-------- Exercise passage

Try it (without any active VPNs or tunnels obv.) to see if your internet
provider's network is fundamentally broken. Note: The IPv6 test can give
wrong results for networks deploying DNS64+NAT64. To make sure this doesn't
affect you you should ensure ipv4only.arpa fails to resolve. Expected:

    $ getent ahostsv6 ipv4only.arpa; echo rv=$?
    rv=2

If broken fragmentation is the root problem you can work around this in a
number of ways. The easiest is probably by implementing TCP MSS clamping on
your gateway or host(s).

> With naked HTTP/TCP the network seems happy, I assume it is fragmenting
> packets; but over WireGuard, somehow, some packets just seem to get
> dropped. Maybe UDP is getting treated differently

That's entirely possible. UDP is (unfortunately) commonly abused for DDoS
and so network operators may filter it in desperation and pray no customer
notices. So it's up to you to notice, complain loudly and switch providers
if all else fails :)

> or maybe what's actually happening is the network is blackholing in both
> cases but PMTUD is figuring this out in the case of TCP (RFC 2923), and
> maybe that stops working when encapsulated in UDP?...

PMTUD is independent of the L4 protocol so it normally works either way,
but that always assumes your network operatior is doing their job
correctly. It's possible to filter (eg.) only ICMP-PTB errors involving UDP
packets. While this sounds pointless to me it could be some attempt at UDP
fragment attack DDoS mitigation.

----------------
-------- Record set

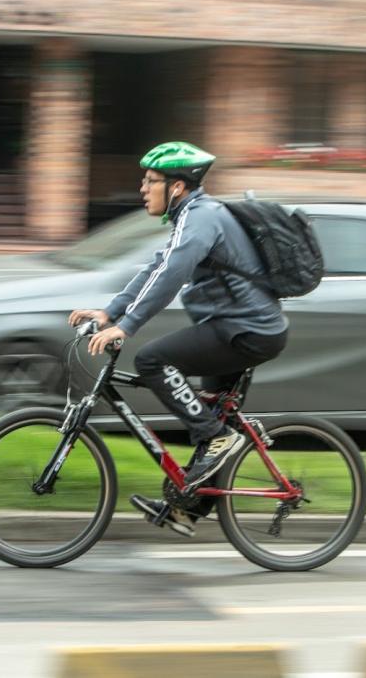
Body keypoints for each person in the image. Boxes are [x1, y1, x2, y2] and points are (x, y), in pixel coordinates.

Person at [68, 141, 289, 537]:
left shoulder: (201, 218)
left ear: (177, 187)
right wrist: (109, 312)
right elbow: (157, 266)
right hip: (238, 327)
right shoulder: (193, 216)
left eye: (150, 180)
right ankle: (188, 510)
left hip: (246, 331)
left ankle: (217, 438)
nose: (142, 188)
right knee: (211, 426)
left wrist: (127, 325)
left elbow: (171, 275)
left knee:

----------------

Please answer these questions about the forum excerpt above:
(a) What output line is expected after running the getent command on ipv4only.arpa?
(b) Which workaround for broken fragmentation is called probably the easiest?
(c) For what is UDP said to be commonly abused?

◆ **Your response**
(a) rv=2
(b) Implementing TCP MSS clamping on your gateway or host(s).
(c) DDoS.